On the flip side, many churches aren’t interested in catechesis at all. They focus instead on entertainment, because entertainment is what keeps people in their seats and coins in the offering plate. As Jacobs points out, even pastors committed to catechesis get to spend, on average, less than an hour a week teaching their people. Sermons are short. Only some churchgoers attend adult-education classes, and even fewer attend Bible study and small groups. Cable news, however, is always on. “So if people are getting one kind of catechesis for half an hour per week,” Jacobs asked, “and another for dozens of hours per week, which one do you think will win out? That’s not a problem limited to the faithful on one side of the aisle. “This is true of both the Christian left and the Christian right,” Jacobs said.

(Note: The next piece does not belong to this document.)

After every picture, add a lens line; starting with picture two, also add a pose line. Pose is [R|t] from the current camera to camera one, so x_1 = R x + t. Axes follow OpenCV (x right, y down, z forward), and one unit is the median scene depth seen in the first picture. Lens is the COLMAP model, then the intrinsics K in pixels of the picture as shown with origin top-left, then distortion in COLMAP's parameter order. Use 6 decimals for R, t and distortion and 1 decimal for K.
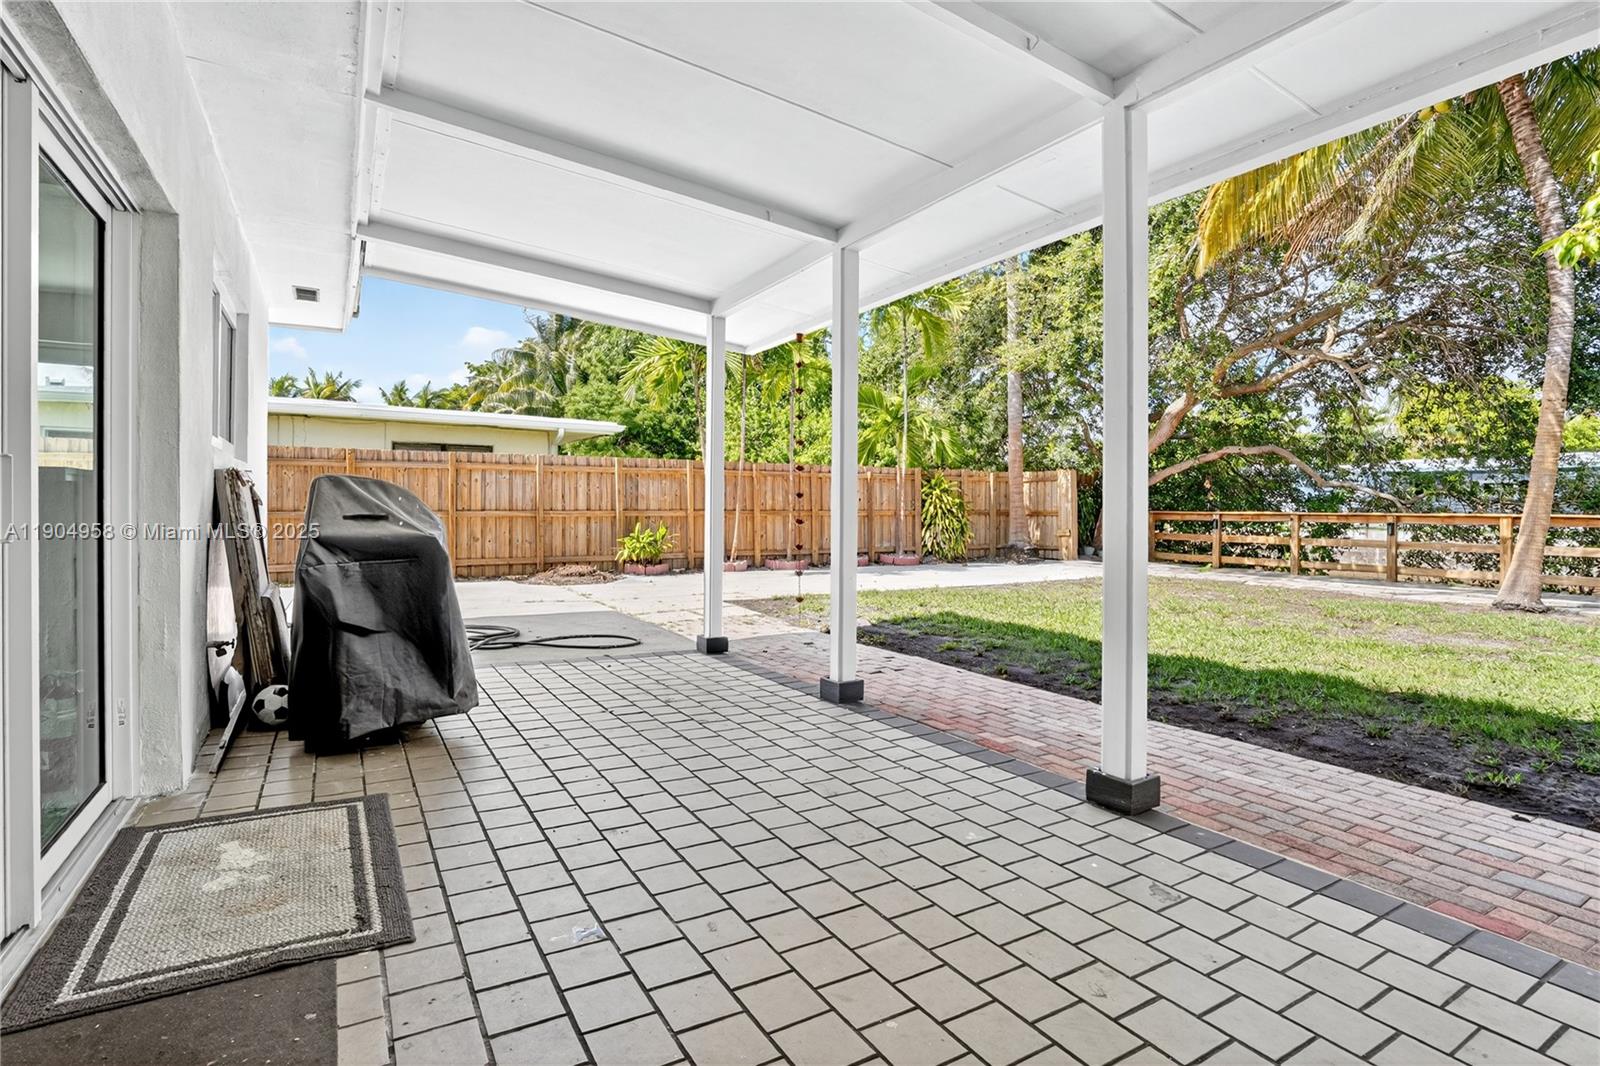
lens RADIAL K [[779.4, 0, 799.7], [0, 779.4, 526.5], [0, 0, 1]] dist [-0.031123, 0.003052]
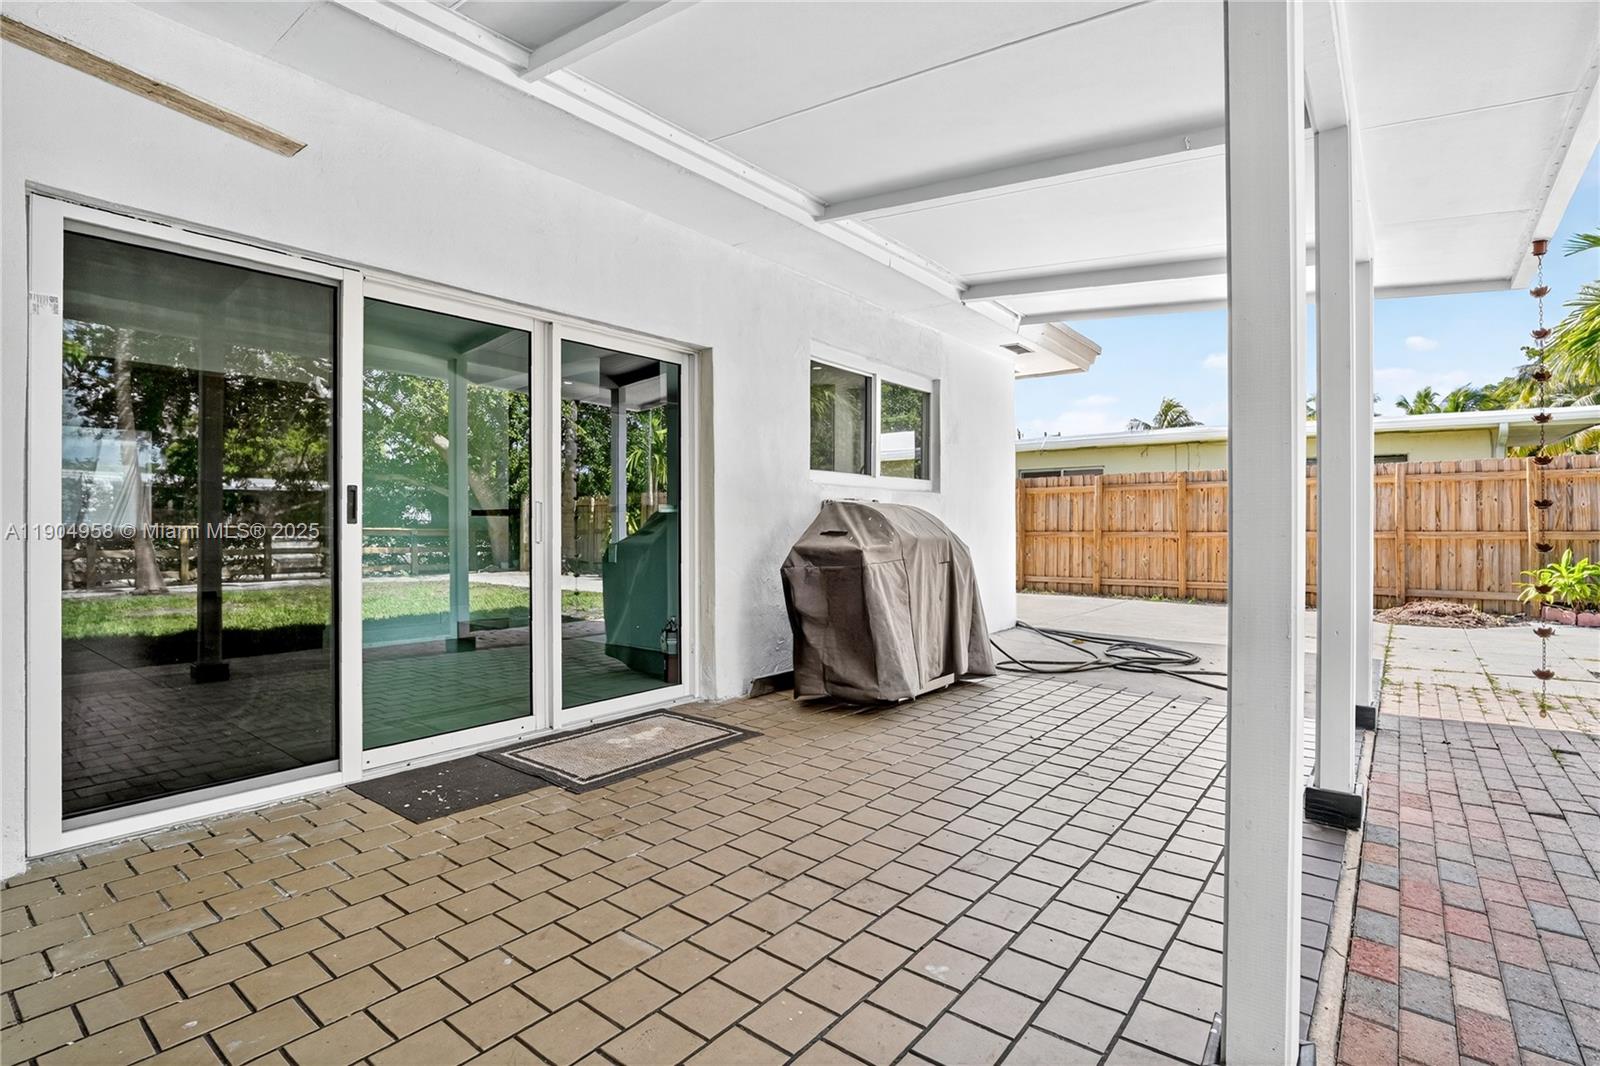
lens RADIAL K [[779.4, 0, 806.1], [0, 779.4, 528.9], [0, 0, 1]] dist [-0.031123, 0.003052]
pose [[0.361002, -0.002826, -0.932561, 0.588170], [-0.020542, 0.999729, -0.010981, -0.004090], [0.932339, 0.023120, 0.360846, 0.419831]]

All of which is to say that while grace is free, discipleship can be hard. It can be a narrow way. Have you found that to be true?

Dietrich Bonhoeffer framed it as the difference between costly and cheap grace: “Grace is costly because it calls us to follow, and it is grace because it calls us to follow Jesus Christ. It is costly because it costs a man his life, and it is grace because it gives a man the only true life. It is costly because it condemns sin, and grace because it justifies the sinner. Above all, it is costly because it cost God the life of his Son: “ye were bought at a price,” and what has cost God much cannot be cheap for us. Above all, it is grace because God did not reckon his Son too dear a price to pay for our life, but delivered him up for us. Costly grace is the Incarnation of God.”

That costly discipleship sounds to me like the narrow gate, the way that is hard, maybe lonely. It’s no wonder that many people who heard what Jesus had to say drifted away. How will we walk that way this week? Can we believe it to be the way of life, even if it’s hard?